TASK ITEM: Look through the records and copy each line with the string "left" in it.

[Stored records]
============

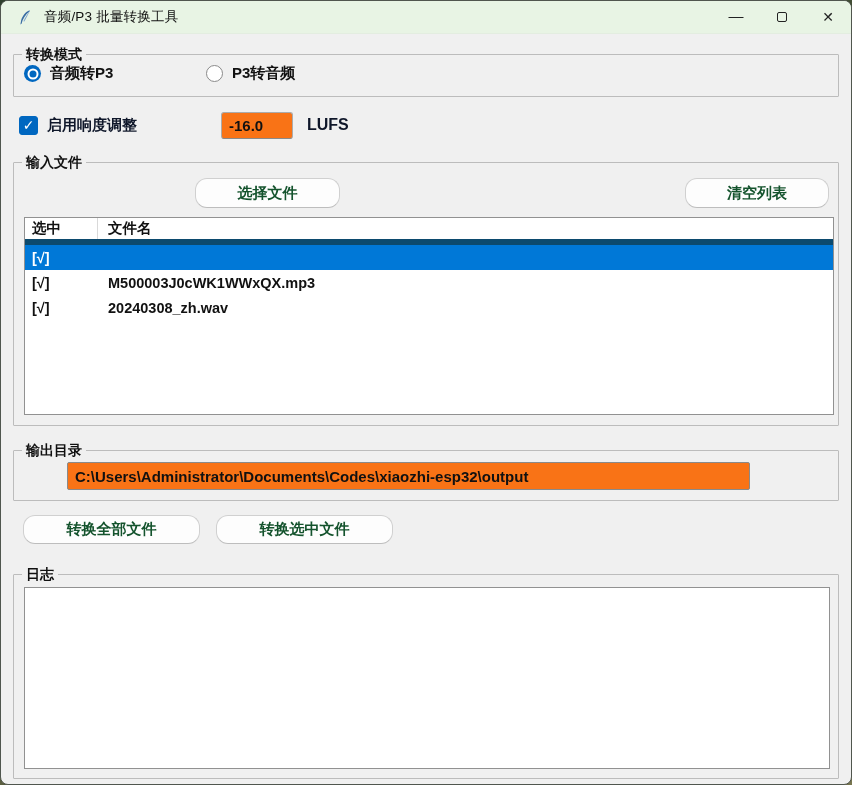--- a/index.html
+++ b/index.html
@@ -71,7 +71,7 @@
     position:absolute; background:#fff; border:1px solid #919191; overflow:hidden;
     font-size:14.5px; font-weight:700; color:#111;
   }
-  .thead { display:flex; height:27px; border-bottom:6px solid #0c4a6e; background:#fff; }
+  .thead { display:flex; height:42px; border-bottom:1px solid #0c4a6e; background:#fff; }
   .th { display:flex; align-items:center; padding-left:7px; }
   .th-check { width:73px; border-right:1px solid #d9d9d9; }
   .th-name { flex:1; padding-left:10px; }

============

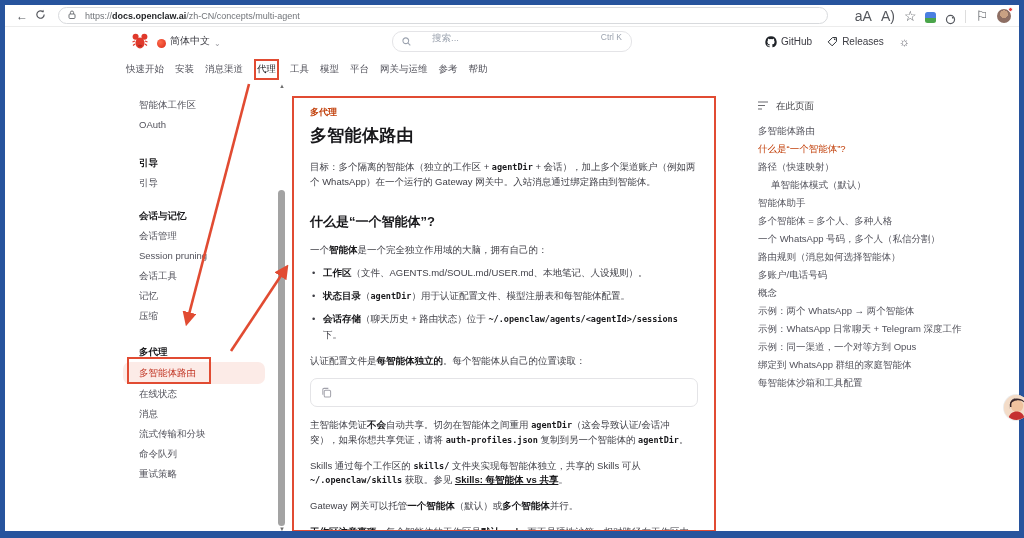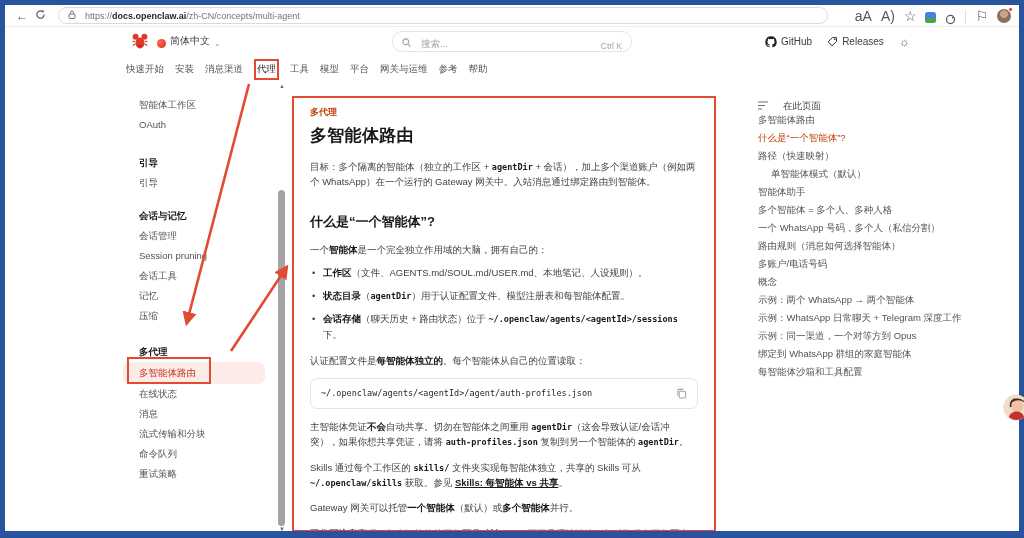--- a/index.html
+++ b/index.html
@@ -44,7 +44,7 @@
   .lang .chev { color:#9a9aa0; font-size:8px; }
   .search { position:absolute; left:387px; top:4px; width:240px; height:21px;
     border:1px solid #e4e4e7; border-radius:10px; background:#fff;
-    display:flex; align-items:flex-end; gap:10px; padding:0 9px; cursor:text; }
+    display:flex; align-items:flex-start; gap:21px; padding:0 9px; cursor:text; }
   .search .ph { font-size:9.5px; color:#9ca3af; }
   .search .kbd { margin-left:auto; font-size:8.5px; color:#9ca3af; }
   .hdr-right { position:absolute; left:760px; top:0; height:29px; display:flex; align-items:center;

============

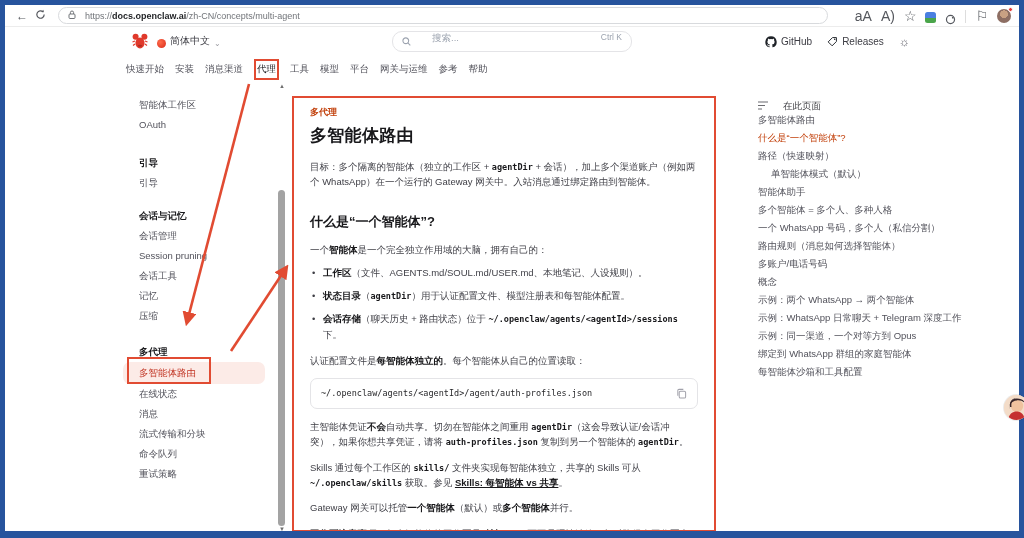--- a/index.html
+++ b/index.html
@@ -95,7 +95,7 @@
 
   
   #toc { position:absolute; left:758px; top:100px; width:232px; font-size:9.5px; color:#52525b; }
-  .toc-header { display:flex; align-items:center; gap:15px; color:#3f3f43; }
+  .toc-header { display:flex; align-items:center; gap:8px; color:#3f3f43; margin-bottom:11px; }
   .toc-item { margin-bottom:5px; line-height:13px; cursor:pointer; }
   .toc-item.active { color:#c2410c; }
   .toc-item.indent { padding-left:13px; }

============

REPLY:
   .th { display:flex; align-items:center; padding-left:7px; }
   .th-name { flex:1; padding-left:10px; }
   .search { position:absolute; left:387px; top:4px; width:240px; height:21px;
   .search .kbd { margin-left:auto; font-size:8.5px; color:#9ca3af; }
   .hdr-right { position:absolute; left:760px; top:0; height:29px; display:flex; align-items:center;
   #toc { position:absolute; left:758px; top:100px; width:232px; font-size:9.5px; color:#52525b; }
   .toc-item.indent { padding-left:13px; }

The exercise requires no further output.